More First-Time Entrepreneurs Launching Online Businesses

More Americans are opening small online businesses, and many of them are subscribing to Shopify for tools to build their websites, accept online payments and ship and track orders. This boom is fueling Shopify’s growth, but analysts say two factors could slow it down: fewer e-commerce businesses as the pandemic dies down and the failure of many of the nascent small businesses that are subscribers. Meanwhile, Amazon has acquired Shopify rival Selz, an Australia-based company that supports small- and medium-sized e-commerce businesses.

The Wall Street Journal reports that, according to Shopify president Harley Finkelstein, most of its 1+ million customers are first-time entrepreneurs. The Economic Innovation Group (EIG), a bipartisan research organization that uses data from the U.S. Census Bureau, revealed that, “new business applications hit their highest level on record last year, rising 24 percent from 2019,” with retail trade as the “most active sector,” with a 54 percent bump in new businesses.

EIG added that, “the bulk of those were merchants that sell goods online or directly to clients.” New business subscriptions drove Shopify profits up 72 percent “for the first nine months of 2020, compared with the year before,” and its stock has “more than tripled since January 2020, to a market capitalization of roughly $177 billion, about the same as oil and gas giant Chevron.”

University of Maryland economic professor John Haltiwanger stated that, “the jump in entrepreneurship during the pandemic is largely a result of hard economic times,” as unemployed people try to generate income. “Their contribution to job creation, productivity and innovation is very important,” said Haltiwanger.

But small businesses are “vulnerable during downturns,” and local commerce platform Womply reported that, “some 30 percent fewer small businesses were open at the end of the 2020 than at the start of that year.” Finkelstein “downplayed” the risk that many of its new customers may not succeed.

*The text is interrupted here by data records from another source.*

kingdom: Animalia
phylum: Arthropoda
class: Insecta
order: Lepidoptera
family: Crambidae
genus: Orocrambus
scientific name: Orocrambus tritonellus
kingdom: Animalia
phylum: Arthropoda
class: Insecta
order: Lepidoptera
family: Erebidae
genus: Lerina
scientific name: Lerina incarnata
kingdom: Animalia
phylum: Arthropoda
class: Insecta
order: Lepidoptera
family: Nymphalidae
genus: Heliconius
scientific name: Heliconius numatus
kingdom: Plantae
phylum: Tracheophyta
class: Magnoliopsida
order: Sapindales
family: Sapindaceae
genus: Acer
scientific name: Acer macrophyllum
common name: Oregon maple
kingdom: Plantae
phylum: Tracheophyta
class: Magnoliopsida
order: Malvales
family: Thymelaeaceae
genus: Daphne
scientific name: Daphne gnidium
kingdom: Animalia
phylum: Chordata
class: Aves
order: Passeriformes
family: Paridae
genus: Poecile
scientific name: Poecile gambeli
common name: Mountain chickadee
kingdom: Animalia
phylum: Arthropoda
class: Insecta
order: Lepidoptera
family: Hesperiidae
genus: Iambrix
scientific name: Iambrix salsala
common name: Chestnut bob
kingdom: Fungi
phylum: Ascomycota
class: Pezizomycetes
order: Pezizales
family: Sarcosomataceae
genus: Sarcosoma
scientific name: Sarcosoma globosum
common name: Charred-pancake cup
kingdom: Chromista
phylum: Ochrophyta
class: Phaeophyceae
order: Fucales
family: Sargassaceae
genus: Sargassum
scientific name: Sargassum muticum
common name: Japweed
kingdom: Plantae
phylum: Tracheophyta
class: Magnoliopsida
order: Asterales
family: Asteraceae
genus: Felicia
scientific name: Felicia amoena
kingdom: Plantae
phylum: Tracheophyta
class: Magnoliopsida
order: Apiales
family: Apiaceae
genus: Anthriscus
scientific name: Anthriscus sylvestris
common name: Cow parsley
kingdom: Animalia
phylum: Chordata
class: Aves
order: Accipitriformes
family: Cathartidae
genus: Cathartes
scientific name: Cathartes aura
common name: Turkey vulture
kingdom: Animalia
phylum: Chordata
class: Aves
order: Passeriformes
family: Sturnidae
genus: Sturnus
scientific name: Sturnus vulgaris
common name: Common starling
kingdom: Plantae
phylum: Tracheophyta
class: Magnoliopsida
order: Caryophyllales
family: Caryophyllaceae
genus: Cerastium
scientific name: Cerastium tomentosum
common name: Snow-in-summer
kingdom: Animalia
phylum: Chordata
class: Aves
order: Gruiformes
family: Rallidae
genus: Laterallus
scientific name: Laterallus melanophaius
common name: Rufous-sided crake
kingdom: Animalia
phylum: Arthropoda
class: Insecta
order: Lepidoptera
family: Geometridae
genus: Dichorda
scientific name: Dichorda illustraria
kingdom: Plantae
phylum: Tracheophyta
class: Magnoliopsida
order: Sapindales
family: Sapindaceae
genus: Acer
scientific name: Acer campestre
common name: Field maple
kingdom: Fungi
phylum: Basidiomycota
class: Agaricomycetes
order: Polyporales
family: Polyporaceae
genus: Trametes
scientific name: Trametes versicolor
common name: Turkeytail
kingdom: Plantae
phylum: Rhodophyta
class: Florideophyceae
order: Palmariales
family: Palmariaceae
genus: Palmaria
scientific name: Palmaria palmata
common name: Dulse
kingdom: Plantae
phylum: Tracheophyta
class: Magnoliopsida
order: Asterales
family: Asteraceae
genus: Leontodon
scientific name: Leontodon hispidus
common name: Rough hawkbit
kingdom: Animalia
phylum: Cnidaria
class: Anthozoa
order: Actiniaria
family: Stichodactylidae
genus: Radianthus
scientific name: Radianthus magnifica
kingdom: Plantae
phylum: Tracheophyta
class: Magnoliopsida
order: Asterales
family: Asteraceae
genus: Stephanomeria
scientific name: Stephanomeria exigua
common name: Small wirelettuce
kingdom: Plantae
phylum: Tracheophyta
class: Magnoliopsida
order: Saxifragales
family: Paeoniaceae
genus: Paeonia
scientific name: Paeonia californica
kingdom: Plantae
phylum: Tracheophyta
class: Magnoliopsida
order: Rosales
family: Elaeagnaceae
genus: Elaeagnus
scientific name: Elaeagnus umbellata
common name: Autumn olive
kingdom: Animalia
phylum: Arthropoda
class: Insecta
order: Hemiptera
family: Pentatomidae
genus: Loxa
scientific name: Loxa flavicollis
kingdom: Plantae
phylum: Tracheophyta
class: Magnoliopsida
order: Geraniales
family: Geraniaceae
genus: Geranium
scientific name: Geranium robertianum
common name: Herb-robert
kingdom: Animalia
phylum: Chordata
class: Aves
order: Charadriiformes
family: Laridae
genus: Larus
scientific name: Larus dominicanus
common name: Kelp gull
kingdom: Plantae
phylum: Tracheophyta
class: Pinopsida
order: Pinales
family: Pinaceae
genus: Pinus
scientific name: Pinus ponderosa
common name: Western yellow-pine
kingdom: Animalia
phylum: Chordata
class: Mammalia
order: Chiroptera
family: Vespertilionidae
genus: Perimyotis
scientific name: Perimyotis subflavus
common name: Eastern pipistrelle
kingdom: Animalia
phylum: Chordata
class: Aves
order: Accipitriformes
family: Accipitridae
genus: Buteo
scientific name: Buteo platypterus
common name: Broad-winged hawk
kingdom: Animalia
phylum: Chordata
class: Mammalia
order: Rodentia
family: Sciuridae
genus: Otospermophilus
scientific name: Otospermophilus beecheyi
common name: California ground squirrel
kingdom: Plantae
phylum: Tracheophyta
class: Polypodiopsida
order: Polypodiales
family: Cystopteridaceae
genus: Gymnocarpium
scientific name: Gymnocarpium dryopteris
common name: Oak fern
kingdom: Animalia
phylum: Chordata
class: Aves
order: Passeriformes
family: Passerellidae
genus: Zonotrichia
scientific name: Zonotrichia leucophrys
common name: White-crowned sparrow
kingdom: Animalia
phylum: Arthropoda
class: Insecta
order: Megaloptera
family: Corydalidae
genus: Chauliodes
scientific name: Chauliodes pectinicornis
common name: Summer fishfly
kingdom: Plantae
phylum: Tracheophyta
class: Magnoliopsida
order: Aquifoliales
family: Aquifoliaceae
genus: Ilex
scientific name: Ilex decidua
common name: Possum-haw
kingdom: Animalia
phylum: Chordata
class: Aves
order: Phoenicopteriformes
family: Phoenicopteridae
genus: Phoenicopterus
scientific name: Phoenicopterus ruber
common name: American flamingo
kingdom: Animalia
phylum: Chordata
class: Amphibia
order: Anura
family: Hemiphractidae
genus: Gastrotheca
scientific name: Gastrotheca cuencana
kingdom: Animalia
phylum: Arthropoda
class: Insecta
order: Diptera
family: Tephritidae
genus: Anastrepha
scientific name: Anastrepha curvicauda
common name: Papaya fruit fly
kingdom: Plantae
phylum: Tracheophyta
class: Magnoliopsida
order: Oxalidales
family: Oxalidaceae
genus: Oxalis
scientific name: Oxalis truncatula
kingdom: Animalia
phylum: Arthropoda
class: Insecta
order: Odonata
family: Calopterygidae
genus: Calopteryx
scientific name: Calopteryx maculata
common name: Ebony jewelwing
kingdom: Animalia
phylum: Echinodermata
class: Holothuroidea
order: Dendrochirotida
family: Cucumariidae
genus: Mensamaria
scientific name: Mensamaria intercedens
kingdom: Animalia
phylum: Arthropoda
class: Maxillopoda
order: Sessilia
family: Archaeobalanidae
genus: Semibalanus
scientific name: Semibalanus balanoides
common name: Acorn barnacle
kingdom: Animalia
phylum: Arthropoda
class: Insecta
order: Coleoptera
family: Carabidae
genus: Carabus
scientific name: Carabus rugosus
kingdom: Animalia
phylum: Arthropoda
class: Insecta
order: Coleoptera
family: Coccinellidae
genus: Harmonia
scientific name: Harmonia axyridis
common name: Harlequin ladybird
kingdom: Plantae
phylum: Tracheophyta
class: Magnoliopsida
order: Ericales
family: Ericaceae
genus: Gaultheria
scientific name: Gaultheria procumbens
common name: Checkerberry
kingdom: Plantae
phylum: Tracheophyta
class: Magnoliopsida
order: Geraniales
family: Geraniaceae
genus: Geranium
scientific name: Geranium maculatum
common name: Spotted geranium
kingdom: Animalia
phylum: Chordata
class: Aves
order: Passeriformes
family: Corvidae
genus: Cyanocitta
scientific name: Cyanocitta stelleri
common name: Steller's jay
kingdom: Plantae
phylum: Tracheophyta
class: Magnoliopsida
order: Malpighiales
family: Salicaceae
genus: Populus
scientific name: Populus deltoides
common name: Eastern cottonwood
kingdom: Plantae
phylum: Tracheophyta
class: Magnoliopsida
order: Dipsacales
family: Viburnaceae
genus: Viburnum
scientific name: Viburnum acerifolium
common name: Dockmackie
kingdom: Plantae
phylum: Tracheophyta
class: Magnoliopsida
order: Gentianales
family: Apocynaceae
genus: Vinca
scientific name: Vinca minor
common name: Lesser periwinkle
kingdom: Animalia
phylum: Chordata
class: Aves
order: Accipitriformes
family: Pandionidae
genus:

Elsewhere, WSJ reported that Amazon purchased Shopify rival Selz, founded in 2013 as “an online platform that helps small and medium-size companies launch and maintain their online businesses.” PitchBook reported that the private company, previously backed by Macdoch Ventures and Adcock Private Equity, employs 30+ people. WSJ adds that, “Shopify has become a significant threat to Amazon,” and, last year, “created a secret team named ‘Project Santos’ to replicate part of Shopify’s business model.”

Over the Black Friday weekend, Shopify had aggregated sales of $5.1 billion, “topping Amazon’s $4.8 billion from its third-party sales.” It adds, “Amazon learned that many sellers had been defecting to the Canadian firm because of Amazon’s increasing cut,” which can “on average amount to roughly 30 percent of each sale on its platform from outside vendors, up from 19 percent five years ago, according to the Institute for Local Self-Reliance.” In contrast, Shopify “collects 2.9 percent plus 30 cents on a transaction.”